**MATERIAL SUPPLIED**
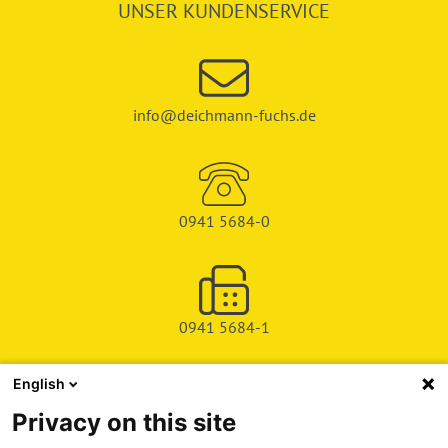
UNSER KUNDENSERVICE
info@deichmann-fuchs.de
0941 5684-0
0941 5684-1
English
SHOP
Privacy on this site
SERVICE & SUPPORT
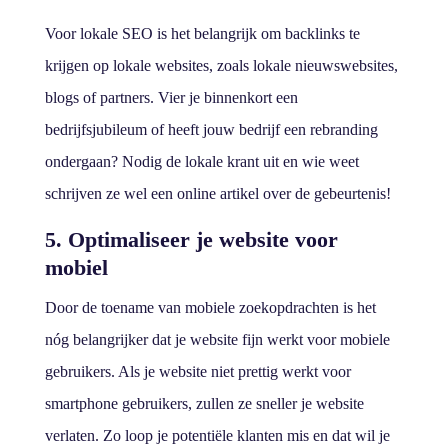
Voor lokale SEO is het belangrijk om backlinks te
krijgen op lokale websites, zoals lokale nieuwswebsites,
blogs of partners. Vier je binnenkort een
bedrijfsjubileum of heeft jouw bedrijf een rebranding
ondergaan? Nodig de lokale krant uit en wie weet
schrijven ze wel een online artikel over de gebeurtenis!
5. Optimaliseer je website voor
mobiel
Door de toename van mobiele zoekopdrachten is het
nóg belangrijker dat je website fijn werkt voor mobiele
gebruikers. Als je website niet prettig werkt voor
smartphone gebruikers, zullen ze sneller je website
verlaten. Zo loop je potentiële klanten mis en dat wil je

**TASK INSTRUCTIONS**
Write out the data in full and exactly as given, though without the images.

**ANSWER FOR THE TASK**
UNSER KUNDENSERVICE
info@deichmann-fuchs.de
0941 5684-0
0941 5684-1
English
SHOP
Privacy on this site
SERVICE & SUPPORT
Voor lokale SEO is het belangrijk om backlinks te
krijgen op lokale websites, zoals lokale nieuwswebsites,
blogs of partners. Vier je binnenkort een
bedrijfsjubileum of heeft jouw bedrijf een rebranding
ondergaan? Nodig de lokale krant uit en wie weet
schrijven ze wel een online artikel over de gebeurtenis!
5. Optimaliseer je website voor
mobiel
Door de toename van mobiele zoekopdrachten is het
nóg belangrijker dat je website fijn werkt voor mobiele
gebruikers. Als je website niet prettig werkt voor
smartphone gebruikers, zullen ze sneller je website
verlaten. Zo loop je potentiële klanten mis en dat wil je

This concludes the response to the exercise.